FRESNO, Calif. (KFSN) -- California is moving forward in the process to guarantee legal abortions, regardless of a looming Supreme Court decision that could overturn Roe v. Wade.

An initial draft opinion leaked last month implying that the decision of abortion rights would return to the states. Governor Gavin Newsom has guaranteed Californians that access to abortions will remain legal in California.

This week, SCA 10 was introduced in the California Senate. If the bill passes, the right to abortion would be up to voters on the November 2022 ballot.

If approved by voters, the California Constitution would be amended to protect, "an individual's reproductive freedom in their most intimate decisions, which includes their fundamental right to choose to have an abortion."

"I think it's very important for states like CA to get the jump on it now. There's no time to wait," said Loralee Bergfall, an organizer with Women's March Fresno.

She says she's relieved to see California get ahead of the Supreme Court decision. Aside from concerns about abortion, she's worried overturning Roe v. Wade could call into question certain contraceptives and IVF.

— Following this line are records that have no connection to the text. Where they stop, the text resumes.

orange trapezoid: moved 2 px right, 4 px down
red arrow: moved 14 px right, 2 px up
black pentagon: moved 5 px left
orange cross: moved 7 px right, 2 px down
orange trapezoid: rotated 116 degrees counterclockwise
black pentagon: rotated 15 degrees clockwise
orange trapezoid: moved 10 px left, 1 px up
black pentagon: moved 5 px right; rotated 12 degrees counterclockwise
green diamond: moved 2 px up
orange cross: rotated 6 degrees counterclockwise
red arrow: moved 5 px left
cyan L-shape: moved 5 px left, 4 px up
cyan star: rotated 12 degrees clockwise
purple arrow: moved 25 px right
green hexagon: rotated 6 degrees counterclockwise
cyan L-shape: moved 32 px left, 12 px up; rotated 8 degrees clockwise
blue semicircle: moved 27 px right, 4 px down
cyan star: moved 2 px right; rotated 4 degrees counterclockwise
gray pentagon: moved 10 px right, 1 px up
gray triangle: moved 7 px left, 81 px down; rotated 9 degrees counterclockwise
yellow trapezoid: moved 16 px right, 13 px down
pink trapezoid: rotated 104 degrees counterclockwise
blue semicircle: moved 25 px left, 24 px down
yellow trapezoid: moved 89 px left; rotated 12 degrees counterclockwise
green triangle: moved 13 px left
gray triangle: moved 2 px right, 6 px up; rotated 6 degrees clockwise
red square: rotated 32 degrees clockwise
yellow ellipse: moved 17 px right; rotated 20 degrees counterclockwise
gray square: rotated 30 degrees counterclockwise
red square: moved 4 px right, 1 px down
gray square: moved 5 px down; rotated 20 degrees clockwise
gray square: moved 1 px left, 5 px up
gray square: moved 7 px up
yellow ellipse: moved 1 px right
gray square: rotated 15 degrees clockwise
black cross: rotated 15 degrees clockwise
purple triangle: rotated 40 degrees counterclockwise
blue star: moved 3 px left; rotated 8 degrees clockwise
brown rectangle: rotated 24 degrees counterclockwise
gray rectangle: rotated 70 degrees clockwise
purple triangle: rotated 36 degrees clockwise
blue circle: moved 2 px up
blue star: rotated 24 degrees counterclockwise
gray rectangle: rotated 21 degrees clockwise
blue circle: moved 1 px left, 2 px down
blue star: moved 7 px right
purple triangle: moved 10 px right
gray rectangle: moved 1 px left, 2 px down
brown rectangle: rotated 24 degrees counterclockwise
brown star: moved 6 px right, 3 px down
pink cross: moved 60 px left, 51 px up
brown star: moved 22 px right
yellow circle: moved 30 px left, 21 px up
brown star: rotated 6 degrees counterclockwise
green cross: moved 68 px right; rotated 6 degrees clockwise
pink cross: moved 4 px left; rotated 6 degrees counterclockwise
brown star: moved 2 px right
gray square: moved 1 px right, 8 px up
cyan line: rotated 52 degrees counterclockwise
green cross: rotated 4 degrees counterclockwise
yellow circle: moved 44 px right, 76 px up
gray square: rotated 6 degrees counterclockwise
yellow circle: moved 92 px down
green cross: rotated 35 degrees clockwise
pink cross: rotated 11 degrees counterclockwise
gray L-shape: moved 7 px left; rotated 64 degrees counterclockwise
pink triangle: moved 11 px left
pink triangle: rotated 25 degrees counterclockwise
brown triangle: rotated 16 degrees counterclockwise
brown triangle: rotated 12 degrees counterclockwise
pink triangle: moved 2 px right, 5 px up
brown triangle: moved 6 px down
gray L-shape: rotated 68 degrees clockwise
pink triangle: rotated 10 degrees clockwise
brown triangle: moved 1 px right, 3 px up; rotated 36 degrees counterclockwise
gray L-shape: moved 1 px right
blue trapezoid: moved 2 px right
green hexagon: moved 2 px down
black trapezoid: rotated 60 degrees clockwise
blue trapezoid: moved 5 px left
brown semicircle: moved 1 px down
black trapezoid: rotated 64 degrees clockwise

"We are very aware that this is so much bigger than abortion and it's so much bigger than what's going on in our backyard," said Bergfall. "While one of us is not free, all of us are not free."

Bishop Joseph Brennan, head of the Catholic Diocese of Fresno, released a video message to parishioners last week saying that this U.S. Supreme Court opinion would save lives in other states but make matters worse in California.

"There's going to be change, alright. There is going to be more abortion," said Bishop Brennan. "The governor of California, the good Catholic that he is, claims to be, says that California will become a sanctuary state."

Jonathan Keller is president of California Family Council. He plans on attending hearings for the bill in Sacramento next week in hopes of convincing lawmakers the legislation needs to be more specific.

"Sadly, this constitutional amendment is so vague. It's so broad," said Keller. "It would essentially prohibit any common sense regulations or safety protocols to protect mothers and their unborn children."

California has a super majority in the legislature. This bill would not need Republican support to get onto the ballot this November.